Advanced Offensive Coverage Planning
Offensive coverage shows how well a move set attacks the field. A strong set does not only hit one famous weakness. It reaches many defensive pairs, avoids dead zones, and keeps pressure when the opponent switches. This calculator treats coverage as a small statistical study. Each defender profile becomes one observation. Each move becomes a possible attacking option.
Why Coverage Matters
A team can lose momentum when every move is resisted. Good coverage reduces that risk. It also helps compare similar move sets. For example, a Fire move and an Electric move may both look strong. Yet their combined reach changes when Grass, Steel, Water, and Flying targets appear together. The summary turns those matchups into percentages.
Statistical View
The tool checks every single type and every dual type when no custom list is entered. That creates a broad baseline. You can also paste a weighted target list. Weights let common threats matter more than rare ones. This is useful for ladder notes, draft leagues, or tournament preparation.
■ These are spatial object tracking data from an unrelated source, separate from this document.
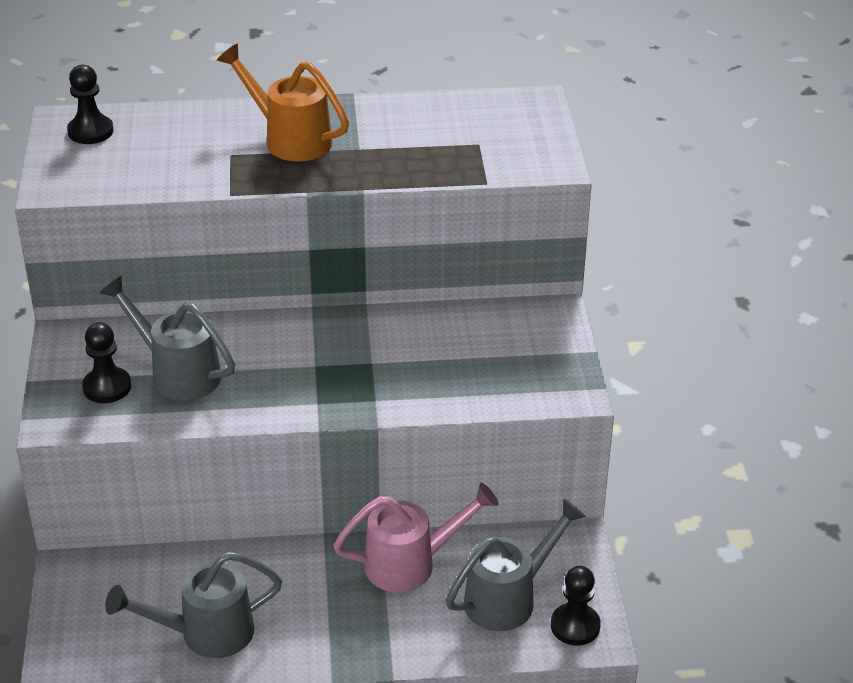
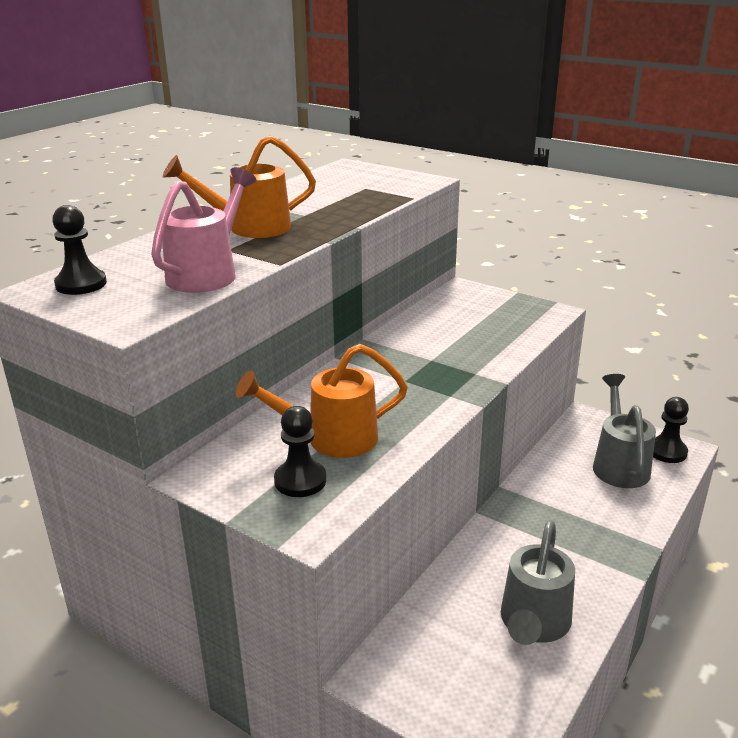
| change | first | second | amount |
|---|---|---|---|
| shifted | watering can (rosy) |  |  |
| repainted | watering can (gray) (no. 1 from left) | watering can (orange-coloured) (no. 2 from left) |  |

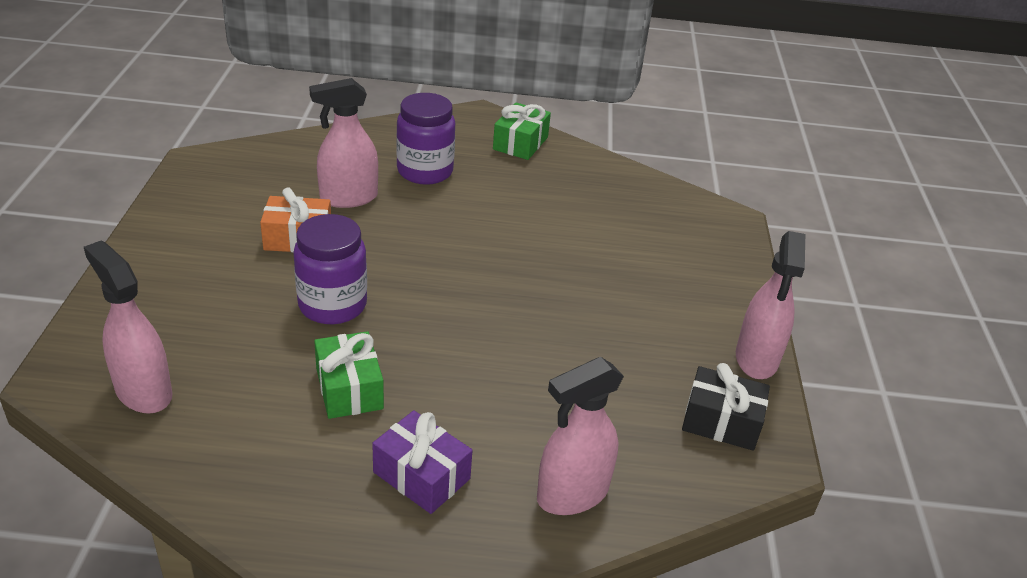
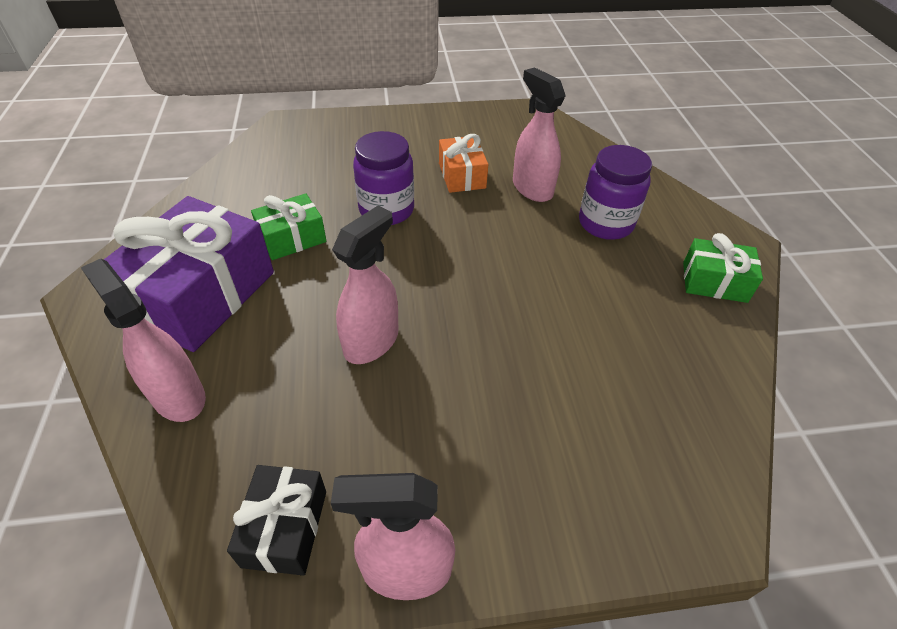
| change | first | second | amount |
|---|---|---|---|
| shifted | sprayer (rosy) (no. 1 from left in the first image) | sprayer (rosy) (no. 2 from left) |  |
| scaled | gift (purple) |  | x1.91 |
The weighted coverage rate shows how often your best move is super effective.
Adjusted Power Scores
Raw type coverage is important, but damage pressure also needs move power. Accuracy and same type attack bonus can change the best button. A neutral high power move may score better than a weak super effective move. The adjusted score helps you see that difference. It should not replace battle judgment. Abilities, weather, items, terrain, and stats can still change damage.
Using Results
Start with your four move types. Add power and accuracy when known. Select attacker types if you want bonus scoring. Then review the coverage gaps. Gaps show targets your move set cannot hit well. Strong rows show where your set applies immediate pressure. A balanced offensive plan usually has a high neutral-or-better rate and few immunities. For strict sweeping roles, super effective coverage may matter more.
Practical Checks
Use the custom list after a few battles. Add opponents that caused trouble. Raise weights for threats you see often. Lower weights for rare picks. Recalculate after each change. This creates a simple feedback loop. Over time, your chosen attacks should cover real opponents well, not only a perfect theoretical chart.